STF julga como serão eleições no Rio
Analistas explicam que ministros terão que decidir se aplicam Código Eleitoral ou Constituição Estadual
Nesta quarta-feira (8) o Supremo Tribunal Federal (STF) começa a julgar duas ações que tratam sobre a eleição para governador do Rio de Janeiro até o final deste ano. Dentre os temas que serão discutidos, os magistrados definirão se a votação da eleição do chamado mandato-tampão ocorrerá de maneira direta, em que a população escolherá o novo governador, ou indireta, caso em que quem decidirá serão os deputados estaduais. Não há confirmação se os ministros terminarão o julgamento no mesmo dia, mas a decisão tomada valerá até o novo governador do estado assumir em 2027.
Em 23 de março, o então governador do Rio, Claudio Castro (PL), renunciou a seu mandato. No dia seguinte, 24 de março, o Tribunal Superior Eleitoral (TSE) tornou Castro inelegível por oito anos por abuso de poder político e econômico nas eleições de 2022.
Originalmente, o Palácio Guanabara seria comandado pelo então vice de Claudio Castro, Thiago Pampolha. Contudo, desde maio de 2025, o governo local estava sem vice-governador porque Pampolha renunciou de seu posto para assumir o cargo de conselheiro do Tribunal de Contas do Estado do Rio de Janeiro (TCE-RJ), nomeação previamente aprovada pela Assembleia Legislativa do Estado do Rio (Alerj).

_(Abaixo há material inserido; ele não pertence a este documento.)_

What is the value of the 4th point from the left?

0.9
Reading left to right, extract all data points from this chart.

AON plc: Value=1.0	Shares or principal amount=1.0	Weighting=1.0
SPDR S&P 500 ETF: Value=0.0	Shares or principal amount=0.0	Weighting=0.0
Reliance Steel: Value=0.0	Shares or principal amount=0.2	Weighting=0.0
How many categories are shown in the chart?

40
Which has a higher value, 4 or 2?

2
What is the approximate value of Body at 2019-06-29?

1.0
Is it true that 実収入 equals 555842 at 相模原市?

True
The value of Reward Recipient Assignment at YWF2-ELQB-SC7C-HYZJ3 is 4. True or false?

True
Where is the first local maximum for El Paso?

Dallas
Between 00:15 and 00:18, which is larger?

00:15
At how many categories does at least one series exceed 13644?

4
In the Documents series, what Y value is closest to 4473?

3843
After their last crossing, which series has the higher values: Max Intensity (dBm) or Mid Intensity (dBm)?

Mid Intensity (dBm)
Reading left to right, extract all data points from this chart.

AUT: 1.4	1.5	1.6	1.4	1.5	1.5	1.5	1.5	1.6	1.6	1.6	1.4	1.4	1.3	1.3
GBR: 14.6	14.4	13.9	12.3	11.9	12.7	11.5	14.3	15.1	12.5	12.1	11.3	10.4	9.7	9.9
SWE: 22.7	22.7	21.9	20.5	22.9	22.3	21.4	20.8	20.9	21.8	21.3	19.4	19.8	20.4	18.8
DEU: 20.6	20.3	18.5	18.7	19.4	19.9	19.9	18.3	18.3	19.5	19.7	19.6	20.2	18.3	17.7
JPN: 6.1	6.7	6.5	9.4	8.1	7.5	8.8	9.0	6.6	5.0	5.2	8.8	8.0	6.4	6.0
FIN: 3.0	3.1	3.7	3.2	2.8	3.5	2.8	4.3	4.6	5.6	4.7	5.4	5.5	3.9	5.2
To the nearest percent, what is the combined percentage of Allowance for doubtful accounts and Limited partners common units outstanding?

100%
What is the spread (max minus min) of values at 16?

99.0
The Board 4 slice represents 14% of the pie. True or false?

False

Na linha sucessória, quem assumiria seria o presidente da Assembleia Legislativa do Estado. Porém, isso também não é possível porque o ex-presidente, Rodrigo Bacellar (União Brasil), teve o mandato cassado pelo TSE e foi preso sob a suspeita de vazar informações sigilosas para a facção criminosa Comando Vermelho (CV). Diante disso, desde que Castro renunciou a seu posto no governo fluminense, o governador interino do estado é o presidente do Tribunal de Justiça do Rio de Janeiro (TJ-RJ), desembargador Ricardo Couto.
Código Eleitoral
“De acordo com o artigo 224, parágrafo 4º, inciso I da Lei nº 4.737/65 a eleição somente será indireta caso a vacância do cargo [quando o cargo está vago] ocorra a menos de seis meses do final do mandato, como a renúncia do então governador Cláudio Castro ocorreu em 23 de março de 2026, portanto, em período superior a seis meses, a eleição deve ser, obrigatoriamente, direta”, declarou ao Correio da Manhã o advogado criminalista pós-doutor em Ciências Jurídicas pela Universidade de La Matanza (Argentina) Antonio Gonçalves.
Ele ainda destacou que, caso os magistrados decidam pela eleição direta, ela deve ser “marcada de 20 a 40 dias a contar da decisão, conforme o caput do artigo 224, do Código Eleitoral”.
Por outro lado, a reportagem também conversou com o advogado especialista em direito eleitoral Alberto Rollo, que ponderou que, apesar deste artigo do Código Eleitoral determinar a eleição direta, a Constituição do Rio fala o contrário.
“Não podemos esquecer que a Constituição do Estado do Rio de Janeiro prevê eleição indireta quando a dupla vacância acontecer dentro de dois anos do final do mandato. Então, na verdade, o STF vai ter que decidir se aplica o Código Eleitoral ou a Constituição do Estado do Rio de Janeiro”, detalhou Rollo.
Além disso, o professor de ciência política do Ibmec Brasília Leandro Gabiati ainda reiterou que “o Supremo interpretou que a renúncia de Cláudio Castro, antes dele ter o seu mandato cassado, foi um casuísmo”, que é um argumento ou medida fundamentada em raciocínio enganador ou falso.
“Com a renúncia dele antes de ser cassado, a eleição seria, segundo a lei, indireta, feita pela Alerj. Como o Supremo entende que esse casuísmo contradiz o que a Constituição e a lei estabelecem, eles entendem que há embaçamento legal para que a eleição seja direta porque o governador foi cassado antes dos seis meses da eleição seguinte”, completou o analista político.